Begin Supplied text

The problem here is somewhat of a misleading error message by the Intel Fortran compiler, the issue is not that REAL_KINDS is not a named constant but that its use as shown in an array constructor does not meet the requirements of a constant expression.

Thus the code as shown does not conform and the processor detects and reports this.

Unfortunately there is no simple and straightforward facility toward "reflection" in the current standard toward what you seek.

Re: " owhat is the best way to obtain the real kind corresponding to the highest precision available at compile time?," I don't know about the best way: but a viable approach is arbitrary as show below:

   integer, parameter :: DP = selected_real_kind( p=kind(1D0) )
   integer, parameter :: HP = selected_real_kind( p=precision(1.0_dp)+1 )
   integer, parameter :: MP = merge( DP, HP, mask=(HP < 0) )

End Supplied text
Begin Data provided

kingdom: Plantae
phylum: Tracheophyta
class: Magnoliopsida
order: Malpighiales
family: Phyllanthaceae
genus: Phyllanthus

End Data provided

* _Task instructions_
- a) Rewrite the part of the Fortran kind-selection text that opens with the words containing "The problem here" and closes with "what you seek.", putting "GNU Fortran compiler" in place of "Intel Fortran compiler".
- b) Summarize the Fortran kind-selection text in two sentences.
These data were taken from a separate, unrelated source.

* _Answer list_
- a)
The problem here is somewhat of a misleading error message by the GNU Fortran compiler, the issue is not that REAL_KINDS is not a named constant but that its use as shown in an array constructor does not meet the requirements of a constant expression.

Thus the code as shown does not conform and the processor detects and reports this.

Unfortunately there is no simple and straightforward facility toward "reflection" in the current standard toward what you seek.

- b) The Intel Fortran compiler's error message is misleading, because the actual issue is that REAL_KINDS, as used in an array constructor, does not meet the requirements of a constant expression, so the code does not conform. The current standard has no simple facility for "reflection" to obtain the highest-precision real kind at compile time, but a viable approach defines kind parameters with selected_real_kind and chooses between them with merge.